Funding and business strategy
Vadlamudi bristles at the cost of getting a novel compound through the FDA investigational new drug process. The founding of EtiraRx and funding of ERX-41’s investigational new drug process earned Vadlamudi a real-world business degree during the development of his novel cancer therapy.
The initial $1.2 million grant provided by CPRIT paid for the screening of the compound among cancers and the successful patent for the novel ERX-41. EtiraRx received $3 million from the National Institutes of Health to fund mechanistic studies, compounding, synthesis, manufacturing in bulk and animal trials. An additional $1 million has been provided by the NIH Small Business Innovation Research grant for the formulation and anticipated transition into human trials.
Vadlamudi and the other founding researchers developed their business plan for EtiraRx with help from their consultants and CPRIT.
“My clinician scientist partner had experience in the business part of the process,” Vadlamudi said. “We relied on that experience a lot.”
EtiraRx is planning to raise a seed investment round once human trials of ERX-41 begin. Control of the company and its development of the molecule are important to the founding team. EtiraRx will focus this new seed investment round on high-net-worth individuals and smaller private equity firms that generally have a longer-term vision for the company and its therapy. By retaining control, EtiraRx can assure the best interests of patients outweigh an exit strategy preferred by larger institutional venture capitalists. By forming a company and licensing the technology from the UT System, EtiraRx not only maintained control over its compound and business plan, but also helped protect its intellectual property while protecting the founders from personal liability.
Lessons learned along the way
Vadlamudi recommends researchers start a company soon after they discover a compound with therapeutic qualities. Once the company is formed, researchers can start raising money through grants, friends and family and small investors. Selling an idea to investors takes a long time, and bootstrapping the business is hard work. Patience pays off — getting across the valley of death to human Phase 1 trials significantly increases the valuation of a company, Vadlamudi said.
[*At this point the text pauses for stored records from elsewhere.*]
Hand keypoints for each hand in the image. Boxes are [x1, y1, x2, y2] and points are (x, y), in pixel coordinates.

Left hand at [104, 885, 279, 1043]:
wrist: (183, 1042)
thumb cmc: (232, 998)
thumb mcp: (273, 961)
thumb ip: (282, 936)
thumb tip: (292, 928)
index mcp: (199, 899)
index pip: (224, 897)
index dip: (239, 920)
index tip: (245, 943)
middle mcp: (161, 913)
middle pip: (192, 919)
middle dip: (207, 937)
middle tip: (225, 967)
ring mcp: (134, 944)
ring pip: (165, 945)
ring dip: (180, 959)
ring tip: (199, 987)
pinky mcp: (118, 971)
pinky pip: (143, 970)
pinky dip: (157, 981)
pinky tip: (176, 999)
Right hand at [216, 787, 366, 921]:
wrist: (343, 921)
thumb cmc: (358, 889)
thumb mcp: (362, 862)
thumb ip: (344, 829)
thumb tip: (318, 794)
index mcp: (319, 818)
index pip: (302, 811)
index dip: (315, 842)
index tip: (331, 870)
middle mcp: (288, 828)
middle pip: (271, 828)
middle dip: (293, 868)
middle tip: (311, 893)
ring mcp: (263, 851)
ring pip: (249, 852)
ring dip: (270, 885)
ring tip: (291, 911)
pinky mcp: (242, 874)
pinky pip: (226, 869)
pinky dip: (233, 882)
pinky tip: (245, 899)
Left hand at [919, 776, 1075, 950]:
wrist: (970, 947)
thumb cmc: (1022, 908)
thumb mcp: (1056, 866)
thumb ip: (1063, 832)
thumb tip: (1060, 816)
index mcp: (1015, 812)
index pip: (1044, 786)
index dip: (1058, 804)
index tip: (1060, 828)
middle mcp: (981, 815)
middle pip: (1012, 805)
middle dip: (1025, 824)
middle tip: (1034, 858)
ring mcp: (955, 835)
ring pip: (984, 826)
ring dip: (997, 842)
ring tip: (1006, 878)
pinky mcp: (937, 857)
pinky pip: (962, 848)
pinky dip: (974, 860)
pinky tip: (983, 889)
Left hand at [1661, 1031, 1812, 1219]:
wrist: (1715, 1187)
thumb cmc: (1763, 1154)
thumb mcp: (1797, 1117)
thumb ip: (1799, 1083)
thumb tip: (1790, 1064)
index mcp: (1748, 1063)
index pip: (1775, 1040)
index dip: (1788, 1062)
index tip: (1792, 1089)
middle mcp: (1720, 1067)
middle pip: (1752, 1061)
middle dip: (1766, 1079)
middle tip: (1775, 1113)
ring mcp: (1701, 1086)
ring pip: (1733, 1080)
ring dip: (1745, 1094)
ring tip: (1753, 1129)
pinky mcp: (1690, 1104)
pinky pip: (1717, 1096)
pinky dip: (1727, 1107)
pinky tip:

To gain insight into both the regulatory and business processes, Vadlamudi suggests taking advantage of resources designed to assist such translational researchers. The NIH, local business incubators, state agencies and nonprofit foundations have numerous, no-cost resources available to biotech entrepreneurs.
“I wish I would have known about all the resources available for free at the NIH earlier in our development of ERX-41,” Vadlamudi said. “It would have helped speed things up in the beginning.”